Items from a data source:
◇ ◇ ◇

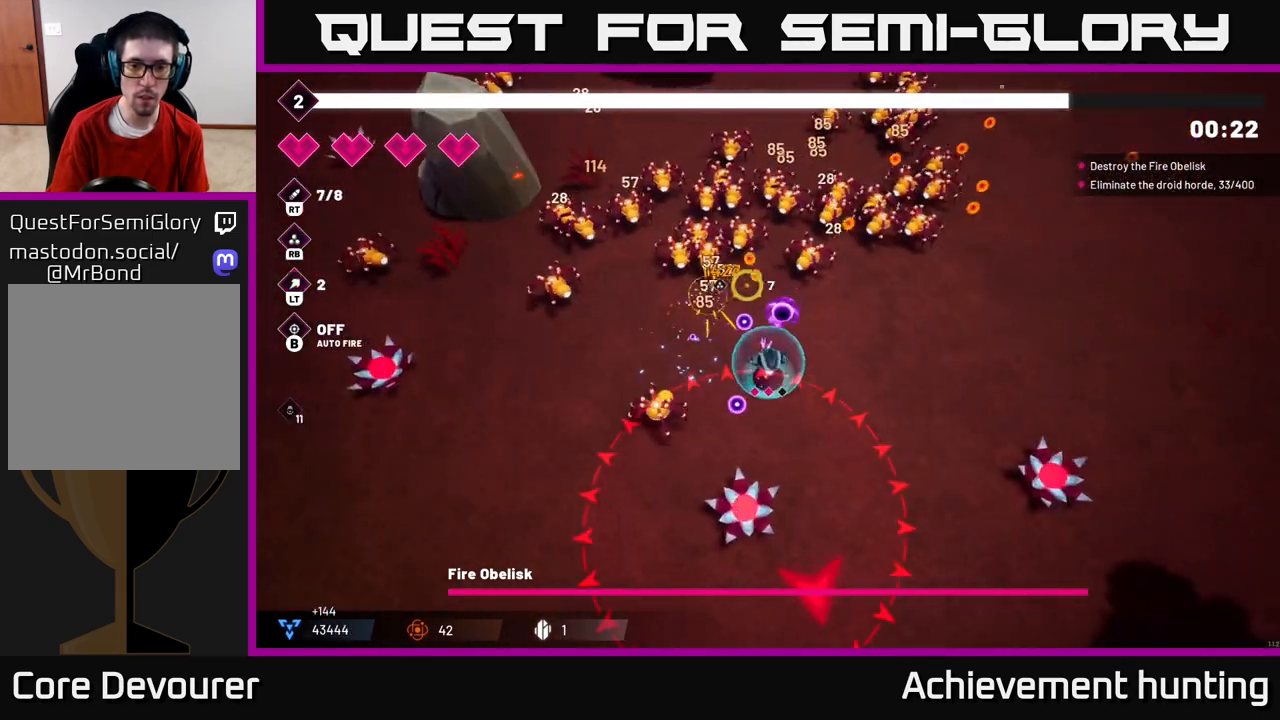
{"buttons": ["R2"], "left_stick": "up-right", "right_stick": "up-left", "events": [[233, "left_stick", "up-right"]]}
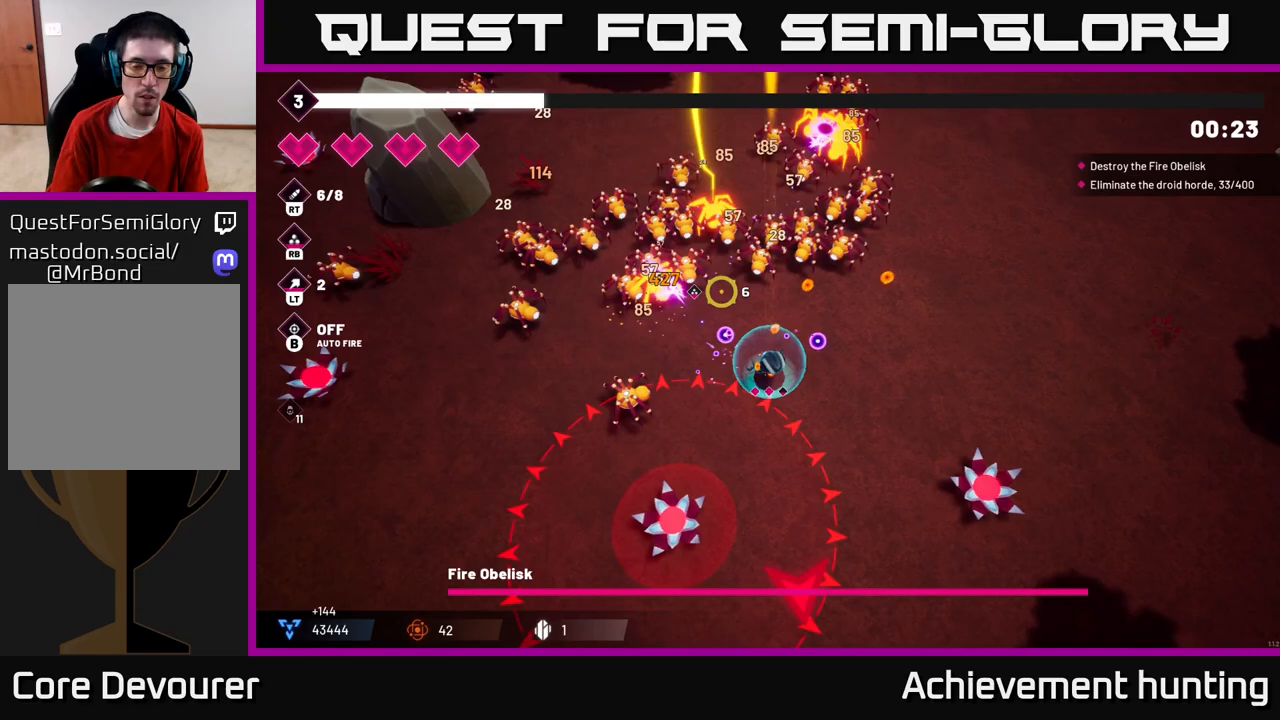
{"buttons": ["R2"], "left_stick": "up-right", "right_stick": "up", "events": [[250, "right_stick", "up"]]}
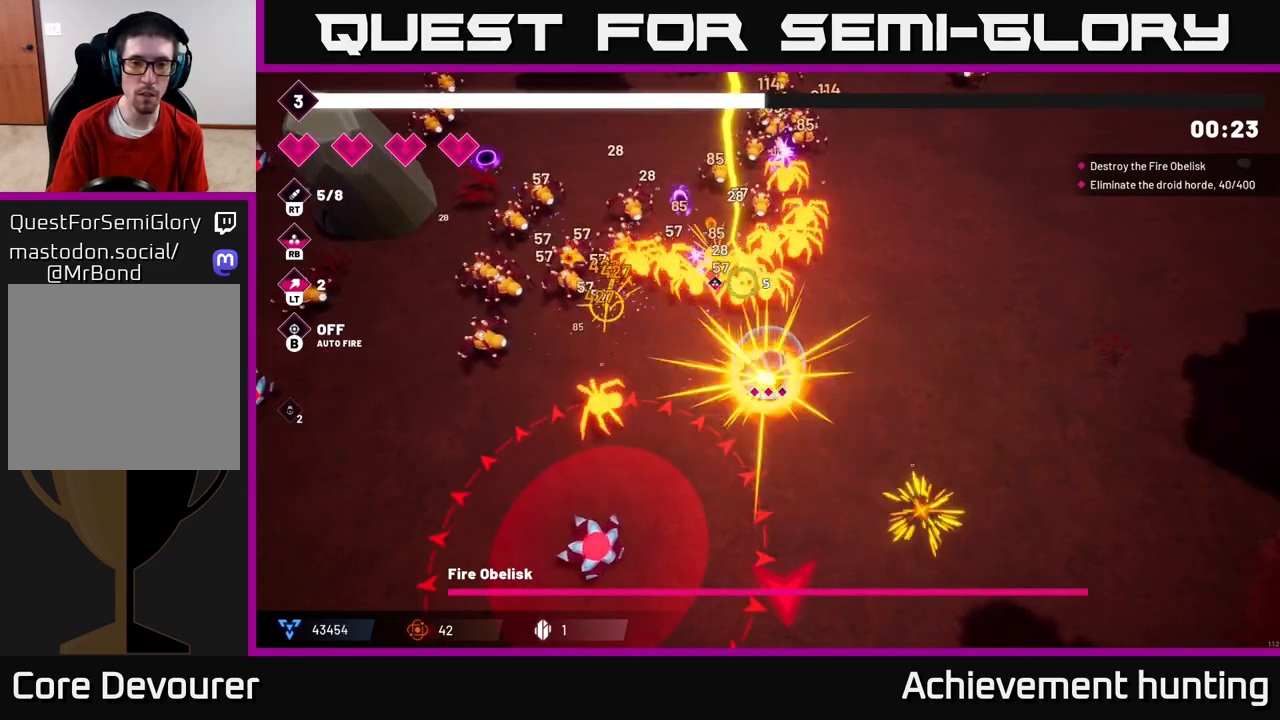
{"buttons": ["R2"], "left_stick": "up", "right_stick": "up", "events": [[483, "left_stick", "up"]]}
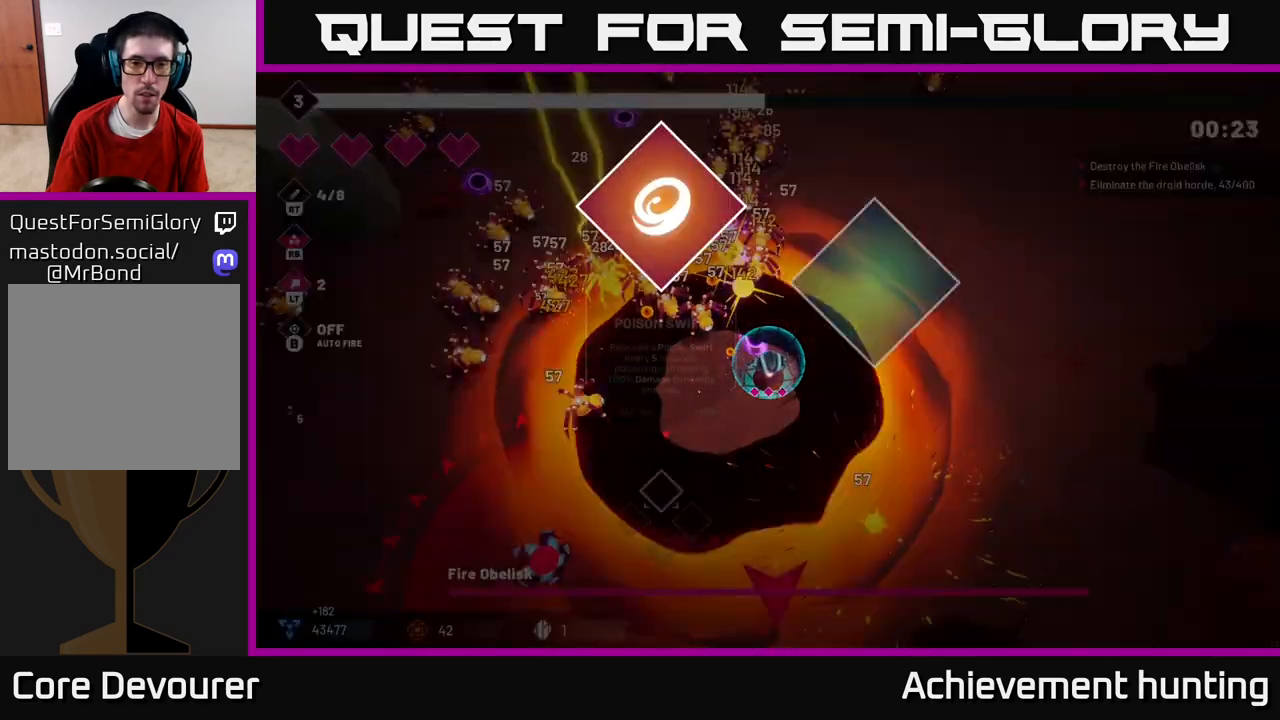
{"buttons": [], "left_stick": "center", "right_stick": "center", "events": [[250, "R2", "up"], [250, "left_stick", "center"], [367, "right_stick", "center"]]}
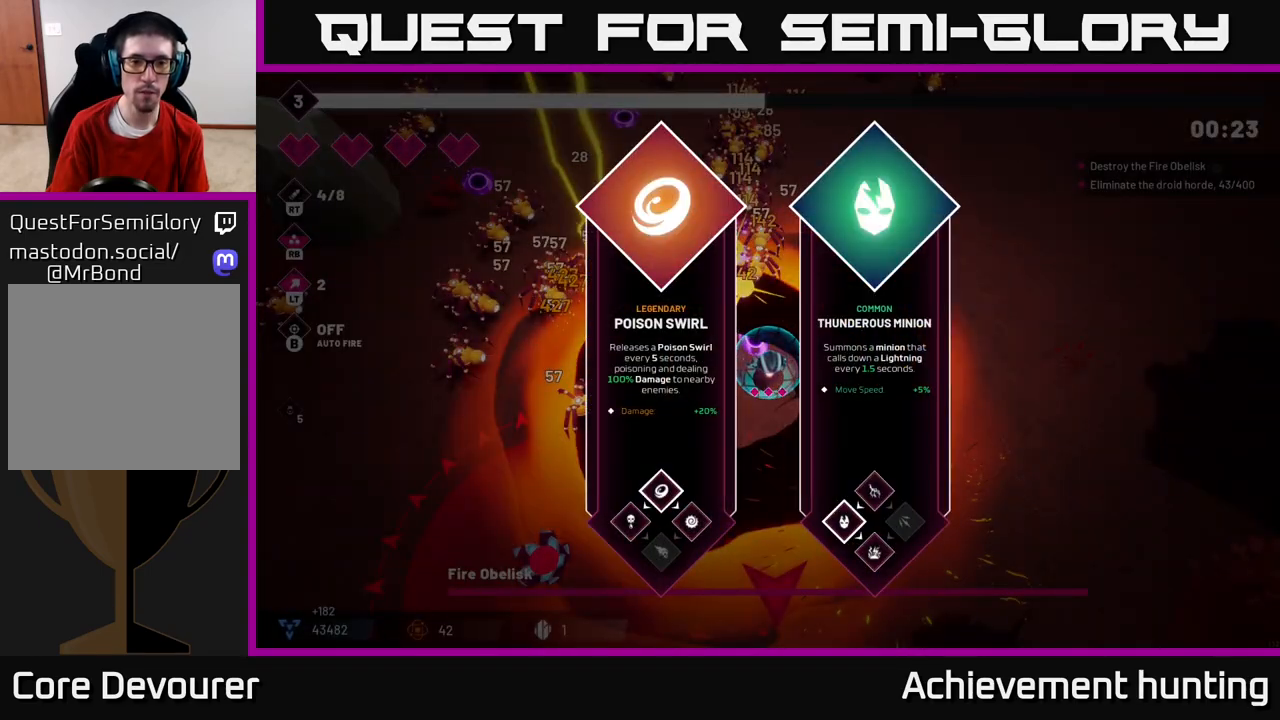
{"buttons": [], "left_stick": "right", "right_stick": "center", "events": [[467, "left_stick", "right"]]}
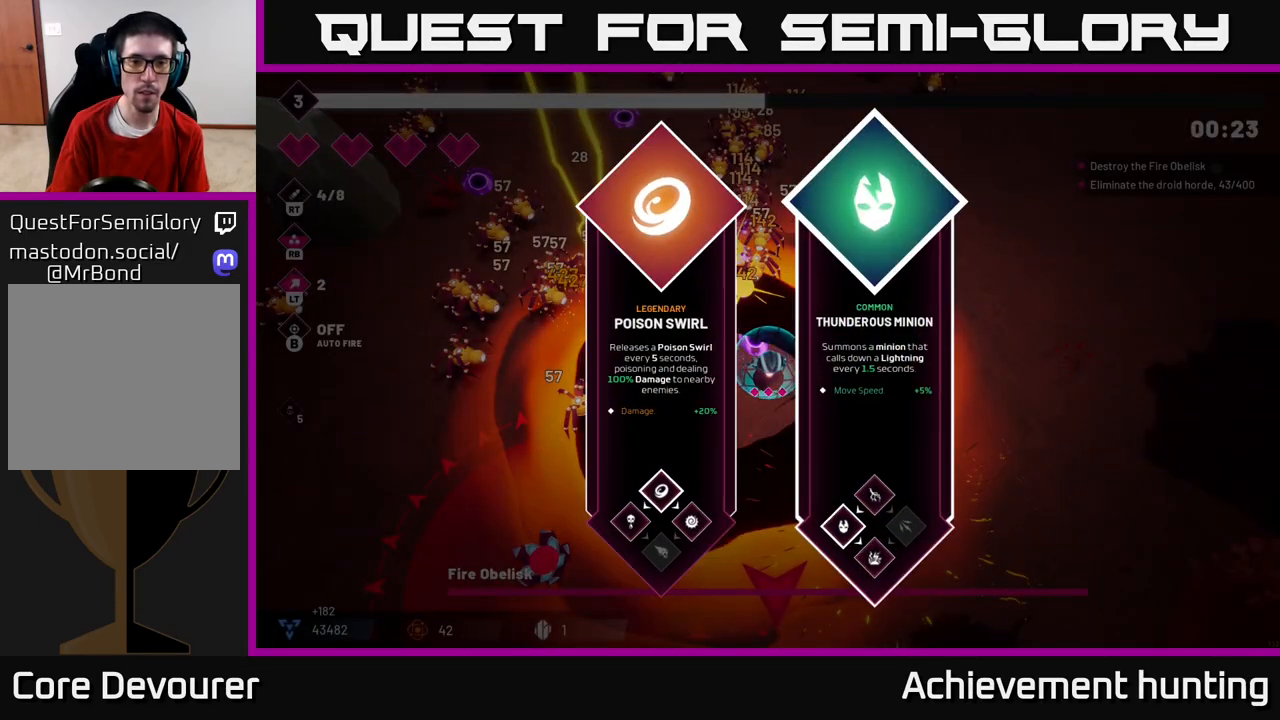
{"buttons": [], "left_stick": "right", "right_stick": "center", "events": [[150, "left_stick", "center"], [200, "left_stick", "left"], [333, "A", "down"], [350, "left_stick", "center"], [400, "A", "up"], [400, "left_stick", "right"]]}
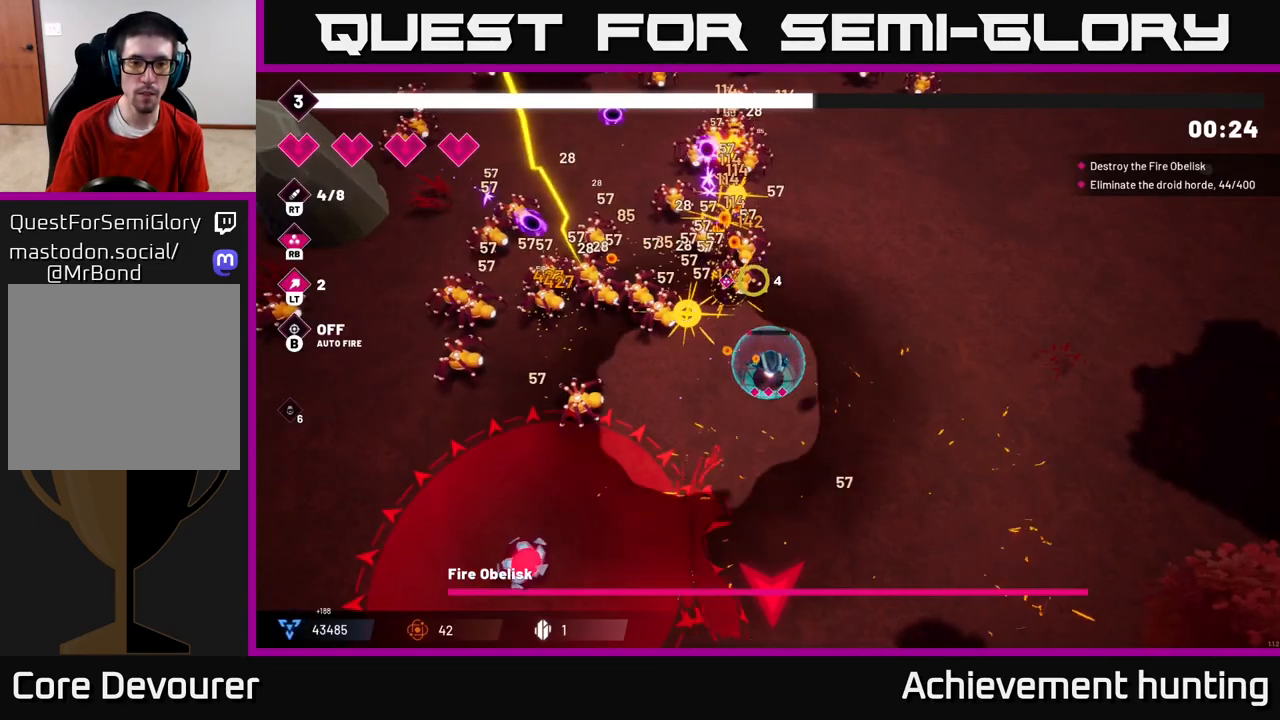
{"buttons": ["R2"], "left_stick": "up", "right_stick": "up-left", "events": [[33, "R2", "down"], [33, "left_stick", "up-right"], [67, "right_stick", "up-left"], [283, "left_stick", "up"]]}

◇ ◇ ◇

_Problem details_
Each entry above is to be given again exactly, and any image in it is to be dropped.

_Output below_
{"buttons": ["R2"], "left_stick": "up-right", "right_stick": "up-left", "events": [[233, "left_stick", "up-right"]]}
{"buttons": ["R2"], "left_stick": "up-right", "right_stick": "up", "events": [[250, "right_stick", "up"]]}
{"buttons": ["R2"], "left_stick": "up", "right_stick": "up", "events": [[483, "left_stick", "up"]]}
{"buttons": [], "left_stick": "center", "right_stick": "center", "events": [[250, "R2", "up"], [250, "left_stick", "center"], [367, "right_stick", "center"]]}
{"buttons": [], "left_stick": "right", "right_stick": "center", "events": [[467, "left_stick", "right"]]}
{"buttons": [], "left_stick": "right", "right_stick": "center", "events": [[150, "left_stick", "center"], [200, "left_stick", "left"], [333, "A", "down"], [350, "left_stick", "center"], [400, "A", "up"], [400, "left_stick", "right"]]}
{"buttons": ["R2"], "left_stick": "up", "right_stick": "up-left", "events": [[33, "R2", "down"], [33, "left_stick", "up-right"], [67, "right_stick", "up-left"], [283, "left_stick", "up"]]}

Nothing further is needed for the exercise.